TCP is a stateful protocol. A stateful protocol is a protocol that keeps track of the state of the communication session. To track the state of a session, TCP records which information it has sent and which information has been acknowledged. The stateful session begins with the session establishment and ends when closed with the session termination.
The Transmission Control Protocol (TCP) header is the first 24 bytes of a TCP segment that contains the parameters and state of an end-to-end TCP socket. The TCP header is used to track the state of communication between two TCP endpoints. An example of a TCP header is shown below.

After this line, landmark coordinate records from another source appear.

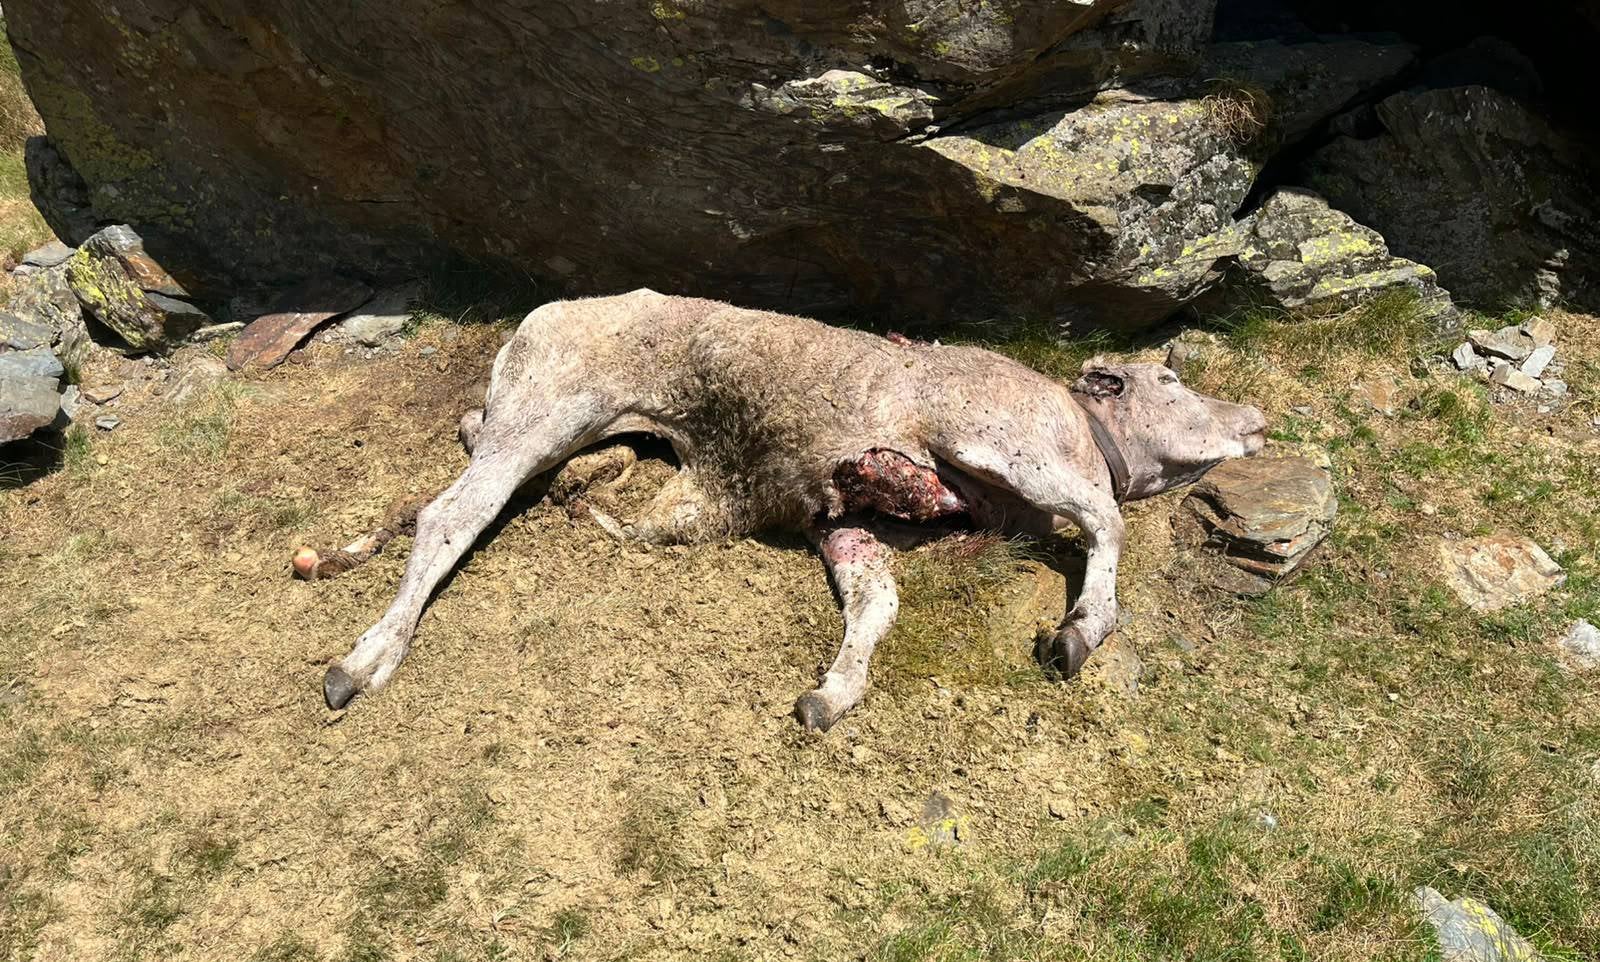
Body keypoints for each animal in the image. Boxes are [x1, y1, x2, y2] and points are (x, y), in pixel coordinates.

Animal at [306, 290, 1266, 730]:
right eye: (1170, 379)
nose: (1254, 419)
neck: (1085, 431)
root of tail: (542, 315)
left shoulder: (843, 520)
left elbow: (878, 603)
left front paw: (832, 693)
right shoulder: (997, 435)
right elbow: (1107, 522)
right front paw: (1081, 628)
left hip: (547, 427)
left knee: (477, 465)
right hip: (549, 407)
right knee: (448, 514)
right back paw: (363, 660)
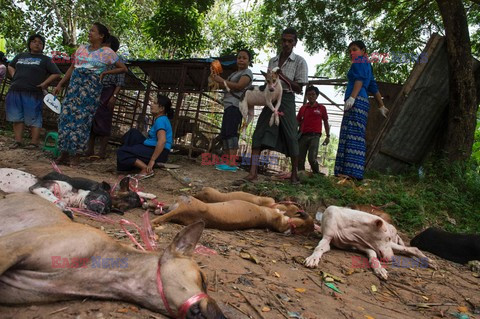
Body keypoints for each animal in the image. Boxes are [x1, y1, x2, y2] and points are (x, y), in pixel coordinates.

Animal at [0, 169, 142, 216]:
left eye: (106, 211)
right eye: (102, 198)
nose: (101, 210)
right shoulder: (38, 187)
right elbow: (57, 200)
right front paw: (65, 209)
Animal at [306, 208, 436, 280]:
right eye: (387, 238)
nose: (392, 259)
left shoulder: (365, 246)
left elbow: (374, 257)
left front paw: (380, 269)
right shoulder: (327, 239)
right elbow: (318, 248)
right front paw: (313, 258)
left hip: (395, 246)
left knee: (412, 249)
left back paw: (429, 261)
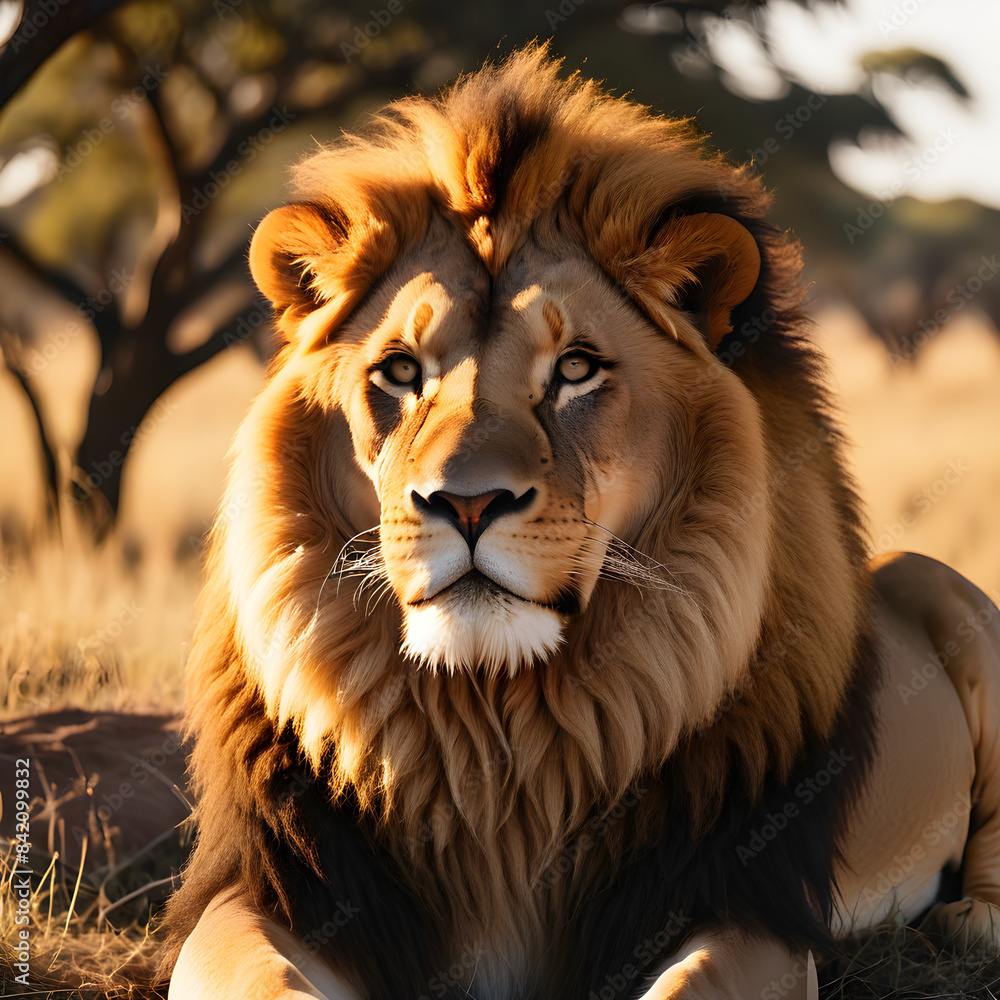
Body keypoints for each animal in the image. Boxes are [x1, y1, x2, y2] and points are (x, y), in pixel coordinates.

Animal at [161, 46, 1000, 1000]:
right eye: (401, 372)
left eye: (575, 369)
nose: (467, 502)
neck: (495, 726)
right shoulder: (277, 884)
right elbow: (261, 977)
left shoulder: (738, 899)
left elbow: (689, 983)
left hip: (950, 591)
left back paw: (968, 919)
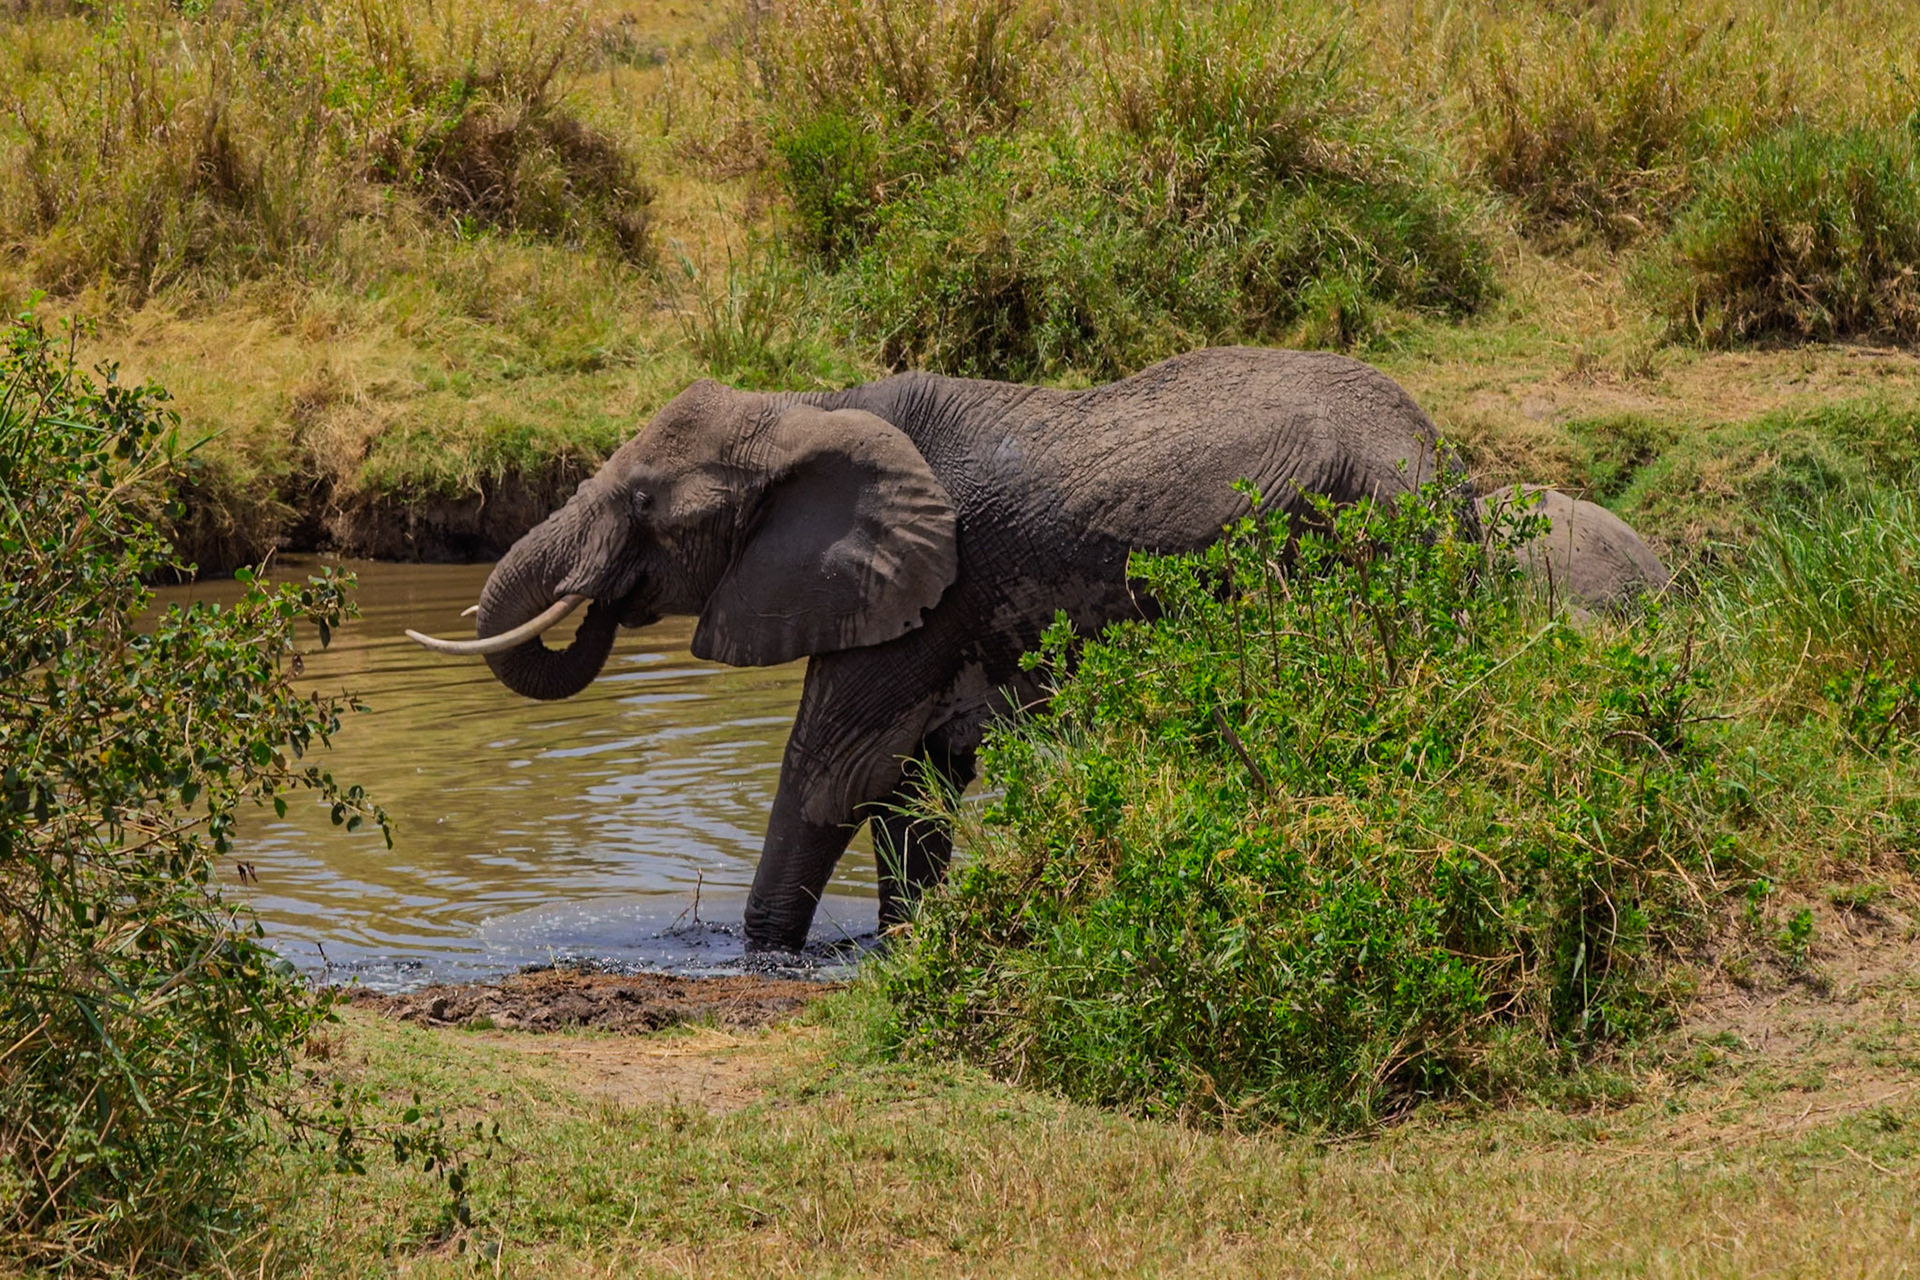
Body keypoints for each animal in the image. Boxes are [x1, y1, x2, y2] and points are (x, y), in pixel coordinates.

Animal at [407, 347, 1470, 953]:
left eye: (645, 505)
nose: (601, 598)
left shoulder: (927, 586)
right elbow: (916, 783)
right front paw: (902, 941)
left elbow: (834, 771)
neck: (811, 404)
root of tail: (1445, 458)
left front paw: (766, 952)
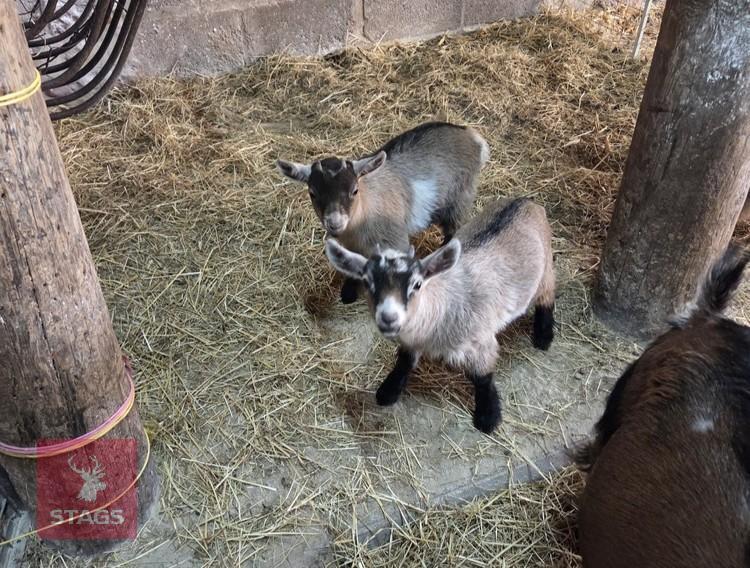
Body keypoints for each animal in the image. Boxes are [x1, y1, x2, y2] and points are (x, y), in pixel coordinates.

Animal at [277, 122, 489, 304]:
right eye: (312, 193)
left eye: (354, 190)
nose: (334, 223)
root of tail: (470, 135)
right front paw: (348, 293)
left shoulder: (395, 241)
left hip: (460, 198)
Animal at [325, 197, 555, 433]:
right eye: (367, 282)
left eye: (417, 284)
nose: (389, 317)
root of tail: (527, 201)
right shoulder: (411, 342)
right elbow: (405, 361)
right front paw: (388, 391)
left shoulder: (481, 341)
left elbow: (483, 378)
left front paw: (487, 417)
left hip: (545, 270)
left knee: (547, 296)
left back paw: (543, 336)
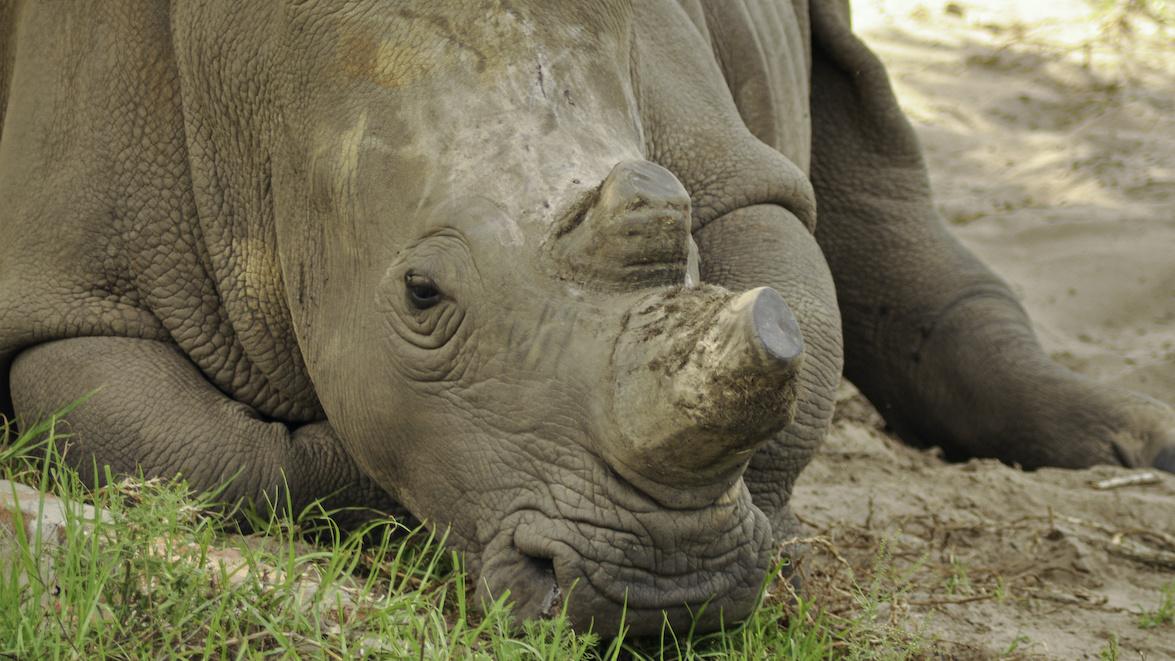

As shown in the figure, each TCP segment has 20 bytes of overhead in the header encapsulating the application layer data:
Source Port (16 bits) and Destination Port (16 bits) – Used to identify the application.
Sequence number (32 bits) – Used for data reassembly purposes.
Acknowledgment number (32 bits) – Indicates data has been received and the next byte expected from the source.
Header length (4 bits) – Known as ʺdata offsetʺ. Indicates the length of the TCP segment header.
Reserved (6 bits) – This field is reserved for the future.
Control bits (6 bits) – Includes bit codes, or flags, which indicate the purpose and function of the TCP segment.
Window size (16 bits) – Indicates the number of bytes that can be accepted at one time.
Checksum (16 bits) – Used for error checking of the segment header and data.